High-Rise (Ben Wheatley, 2015). I have only a passing familiarity with the writing of J.G. Ballard, but I suspect his brand of dystopian social satire is best left on the page. That conclusion is fortified by High-Rise, director Ben Wheatley’s adaptation of a nineteen-seventies Ballard novel. Grinding through a story about a self-contained, seriously stratified society in a London skyscraper that descends into chaos, Wheatley’s film is fussily stylish and smugly enraptured by its own blunt-force commentary. Due to the rigidly enforced class divisions that are central to the story, the film occasionally feels like a riff on Bong Joon Ho’s Snowpiercer without the wit and ingenuity. Some talented actors are saddled with characters that are too vague or simplistic to invest with anything resembling humanity. As a documentarian whose is targeted by the building’s overlords and perpetrates his own barbaric acts, Luke Evans overacts like there’s a prize for irritating excess and he’s determined not to let his ringer castmate Elisabeth Moss best him.

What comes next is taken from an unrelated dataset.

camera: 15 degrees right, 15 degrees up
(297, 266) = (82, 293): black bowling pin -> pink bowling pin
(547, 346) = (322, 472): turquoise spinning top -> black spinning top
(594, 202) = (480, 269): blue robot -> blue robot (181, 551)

Daughters of the Dust (Julie Dash, 1991). The debut narrative feature from writer-director Julie Dash is assured a place in cinema history as the first full-length film directed by a Black woman to be distributed nationally in the U.S. (That this milestone wasn’t reached until the nineteen-nineties is, of course, appalling.) Beyond the trail it blazed, Daughters of the Dust is worthy of attention because it’s tremendous, a lyrical, insightful work of piercing emotions and uncommon visual elegance. On the last last point, Dash and cinematographer Arthur Jafa mostly use natural lighting to create images that are downright rapturous, establishing an aesthetic that others have tried but few have mastered. (French director Céline Sciamma might be Dash’s truest successor.) The story centers on a Gullah community living on an island off the coast of Georgia in the early part of the twentieth century, when U.S. slavery was recent enough to haunt memories. With sensitivity and acuity, Dash considers the pull of family and legacy as the pull of progress beckons. Filled with exceptional performances by actors who had few chances to further demonstrate their skills in the film community of the moment — Kaycee Moore, Cora Lee Day, and Barbarao are especially strong — Daughters of the Dust is a formidable demonstration of the way that actively diversifying who gets the opportunity to create art leads to thrilling treasures.
The Sign of the Ram (John Sturges, 1948). This gloomy drama merges Gothic horror with scuffling film noir. Based on a then-recent novel by Margaret Ferguson, The Sign of the Ram is set in an imposing English estate on a craggy plot of land high above crashing waves. There are a lot of people moving in and out of the space, all of them susceptible to the insinuations and machinations of Leah St. Aubyn (Susan Peters), the household matriarch. Peters was making a return to screen acting after a layoff of several years following a hunting accident that left her paralyzed from the waist down, and she tears into the role with the vigor of someone too long deprived of the opportunity to express her art. She is intensely sharp in the role, subtly but clearly signaling the character’s thought process as she reacts to situations and adjusts her psychological manipulations accordingly. She’s at a level that the rest of the film doesn’t reach. Director John Sturges is too flat-footed in his approach, deadening a plot that cries out for florid abandon.